Una mujer más mayor, de manos callosas por el trabajo duro, dio un paso adelante.
—Señor, ¿qué tareas específicas quiere que hagamos primero? —preguntó, intentando sonar profesional a pesar de su nerviosismo.
Dante la miró de reojo, considerando la pregunta.
—Empezad por las áreas comunes. Salones, pasillos, jardines. No quiero ni una mota de polvo. Después podéis encargaros de la cocina y las habitaciones. Supongo que necesitaré un chef, así que si alguien tiene experiencia en eso, ya sabéis qué hacer.

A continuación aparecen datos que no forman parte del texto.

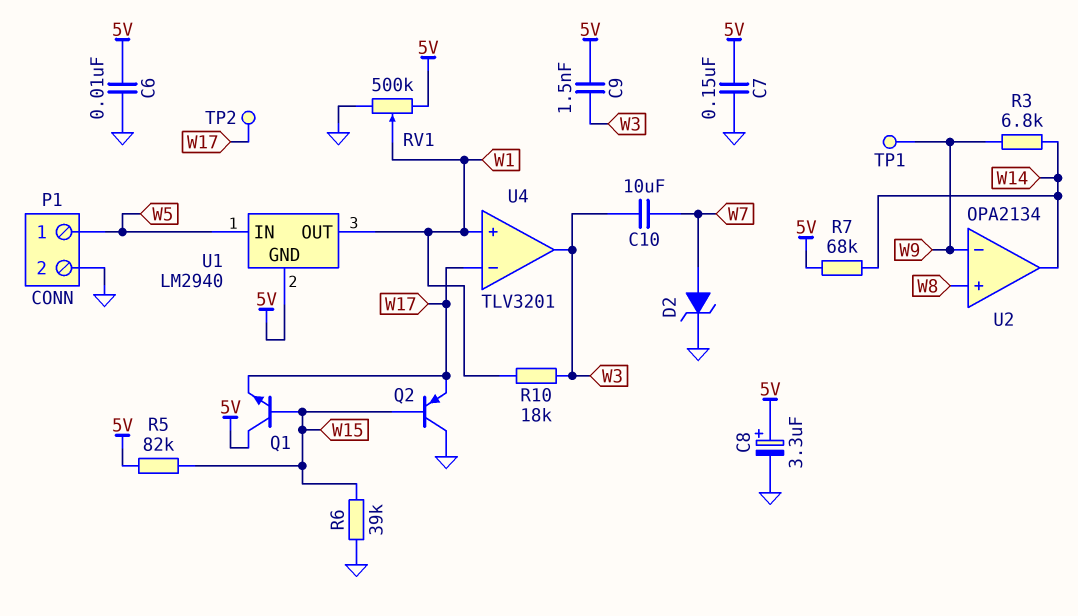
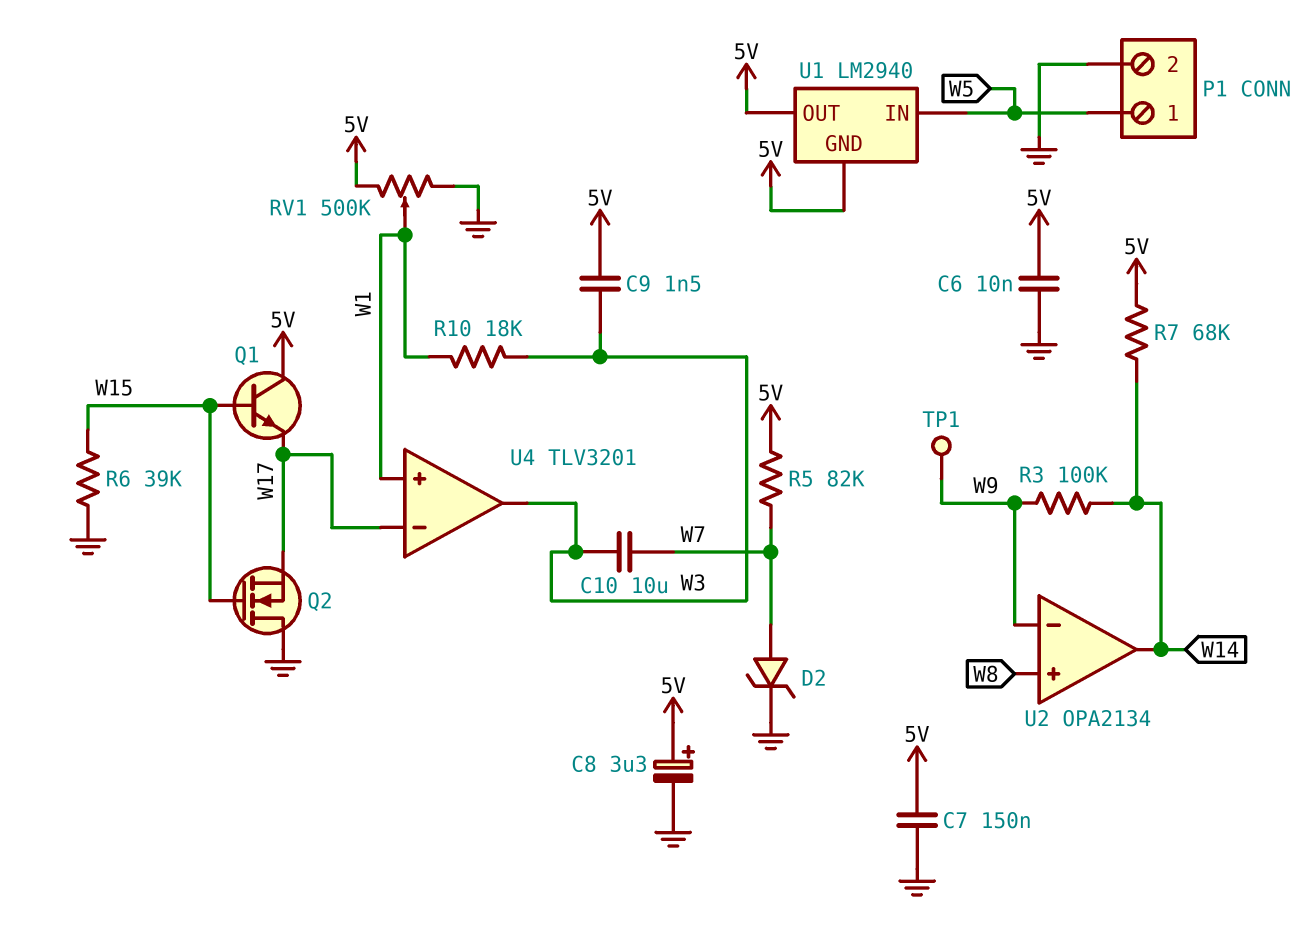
Q2: PNP (B W15, C GND, E W17) -> NMOS (G W15, D GND, S W17)
R3: 6.8k (W9, W14) -> 100k (W9, W14)
R5: 82k (5V, W15) -> 82k (5V, W7)
TP2: test point (W17) -> none
U1 pin OUT: W1 -> 5V

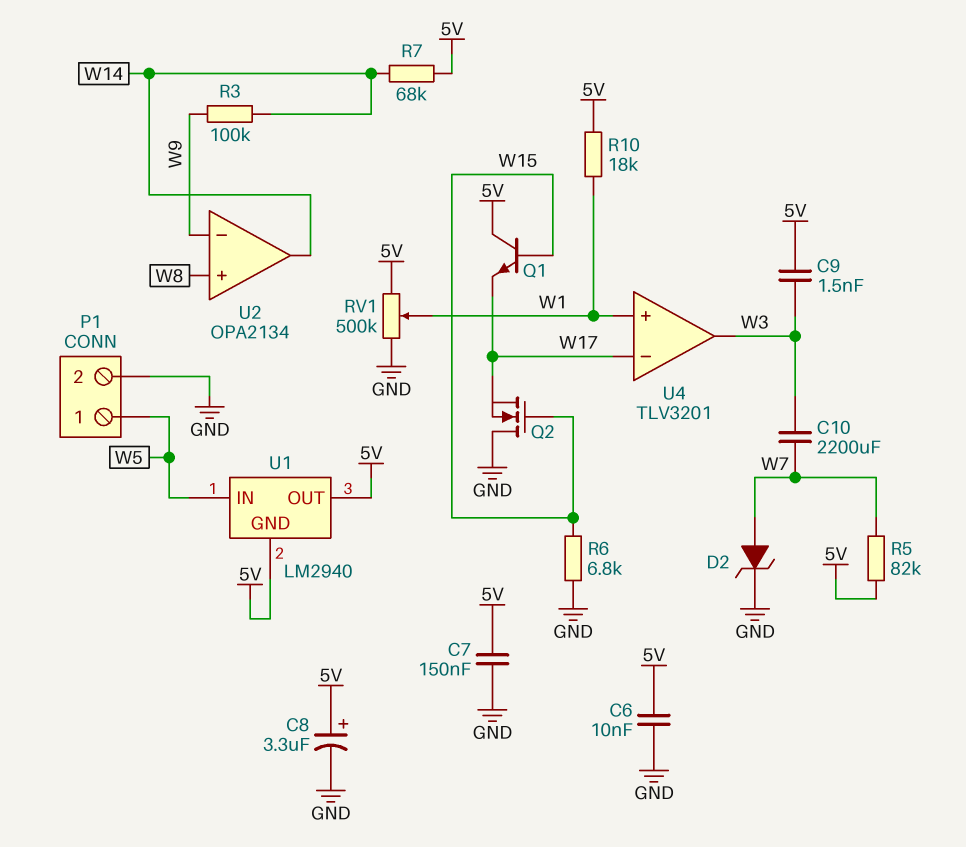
C10: 10uF (W3, W7) -> 2200uF (W3, W7)
R6: 39k (GND, W15) -> 6.8k (GND, W15)
R10: 18k (W1, W3) -> 18k (5V, W1)
TP1: test point (W9) -> none

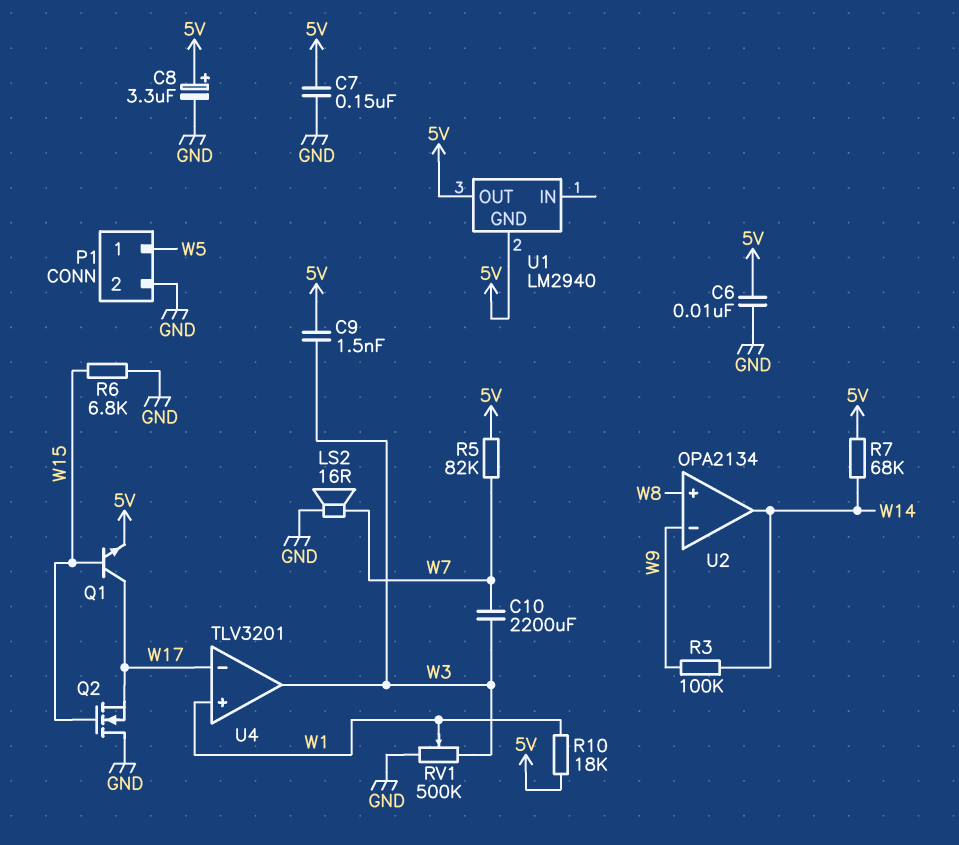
D2: zener (A W7, K GND) -> none
LS2: none -> speaker 16R (GND, W7)
Q1: NPN (B W15, C 5V, E W17) -> NPN (B W15, C W17, E 5V)
RV1: 500k (5V, GND, wiper W1) -> 500k (GND, W3, wiper W1)
U1 pin IN: W5 -> none

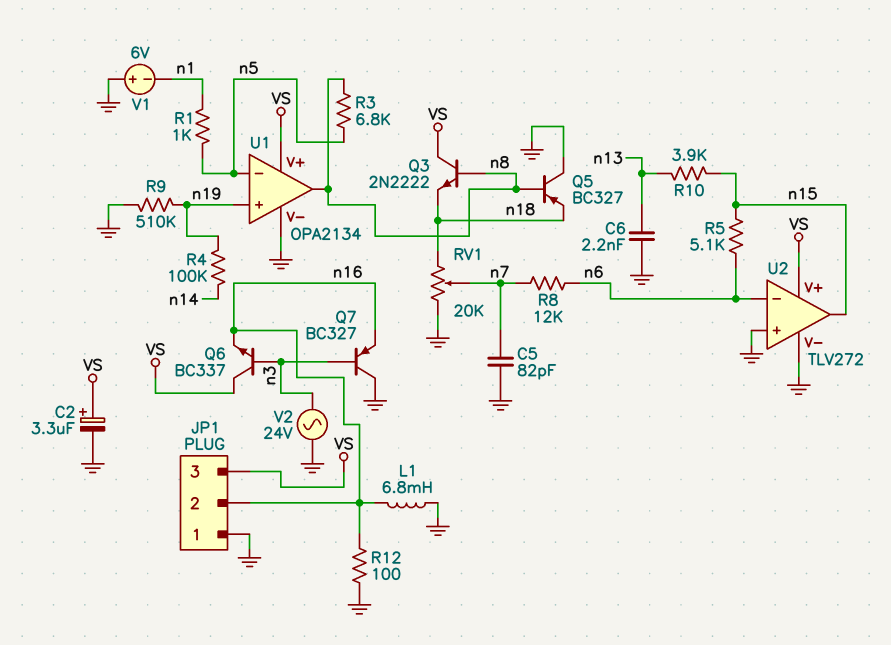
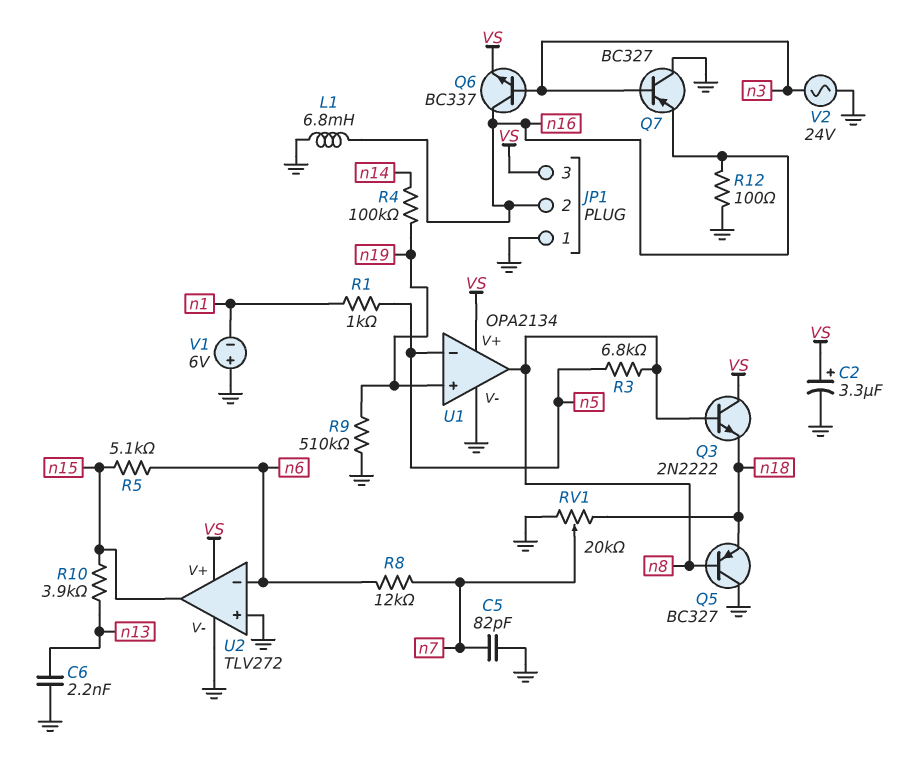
Q6: NPN BC337 (B n3, C VS, E n16) -> NPN BC337 (B n3, C n16, E VS)

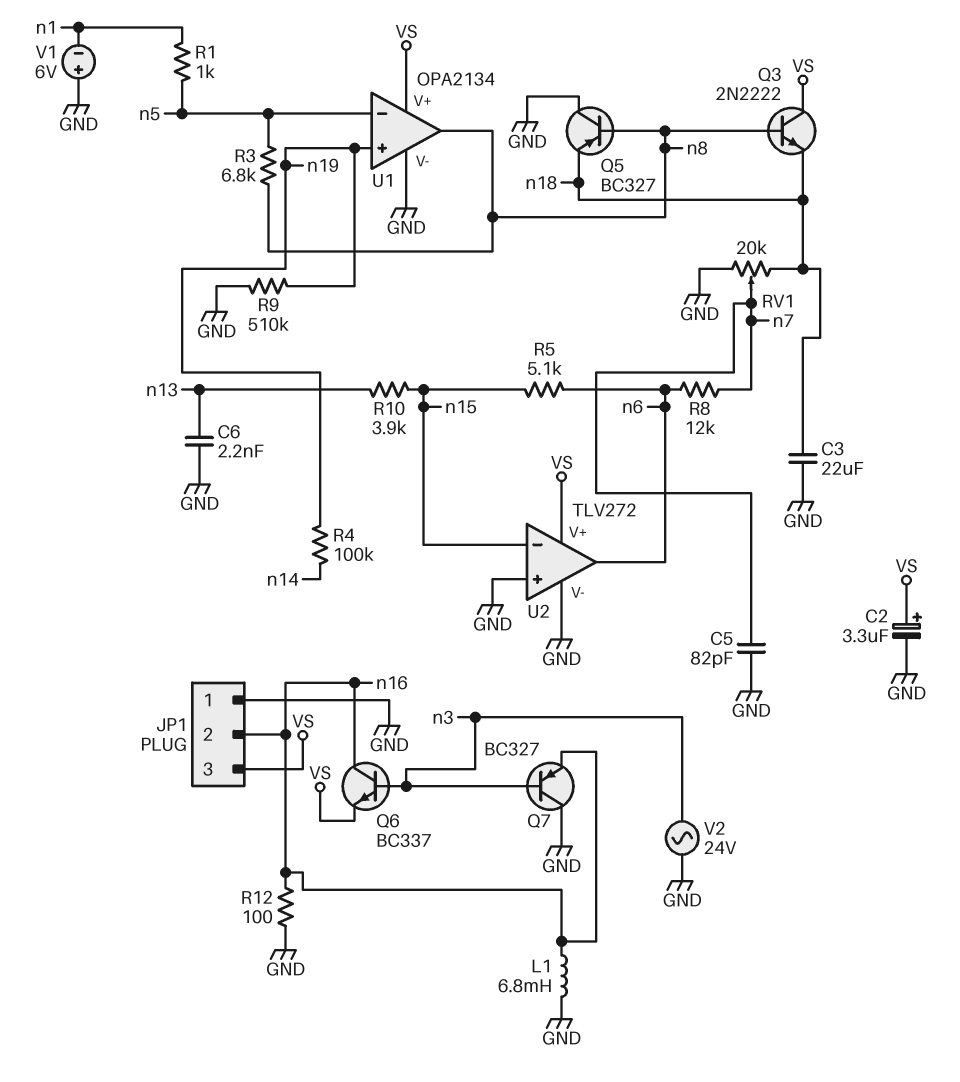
C3: none -> 22uF (GND, n18)
U2 pin in-: n6 -> n15
U2 pin out: n15 -> n6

La mujer asintió y se giró para organizar al resto del grupo. Sin más dilación, todos se pusieron a trabajar, moviéndose rápidamente por la mansión, como si sus vidas dependieran de ello. Dante, por su parte, se dirigió hacia el salón principal, donde un gran ventanal ofrecía una vista completa de la capital.
Se sentó en uno de los sillones que había conjurado para su comodidad y observó cómo los trabajadores se apresuraban de un lado a otro. No podía evitar reírse en silencio. Todo estaba funcionando a la perfección. Tenía a su disposición una mansión lujosa, un grupo de sirvientes que hacían todo por él, y ningún compromiso real que le obligara a cumplir con la misión que la diosa le había encomendado.
Mientras se recostaba en el sillón, una idea cruzó su mente. "Tal vez debería invitar a algunos de esos nobles a cenar", pensó, divertido. No porque le interesara su compañía, sino porque la sola idea de ver cómo esos idiotas intentaban impresionar a alguien que ya los superaba en todos los sentidos le resultaba increíblemente divertida. Claro, él despreciaba a los nobles, pero eso no significaba que no pudiera jugar a ser uno de ellos cuando le convenía.
Con un chasquido de sus dedos, una copa de vino apareció en su mano. Dio un sorbo y se inclinó hacia atrás, observando cómo su nueva vida comenzaba a tomar forma. Sabía que esto era solo el comienzo, y que había mucho más por hacer, pero por ahora, estaba satisfecho. "Seré el noble más gilipollas de todos", se dijo a sí mismo con una sonrisa socarrona. "Y lo disfrutaré al máximo."
Dante cerró los ojos, dejando que la sensación de control y poder lo inundara por completo. No necesitaba ser un héroe, no necesitaba salvar el mundo. Solo necesitaba seguir siendo Dante, el hombre que podía burlarse de todo y de todos mientras vivía en el lujo absoluto. El mundo podía arder a su alrededor, pero mientras él tuviera su mansión, su magia y su desprecio por todo lo que le rodeaba, nada más importaba.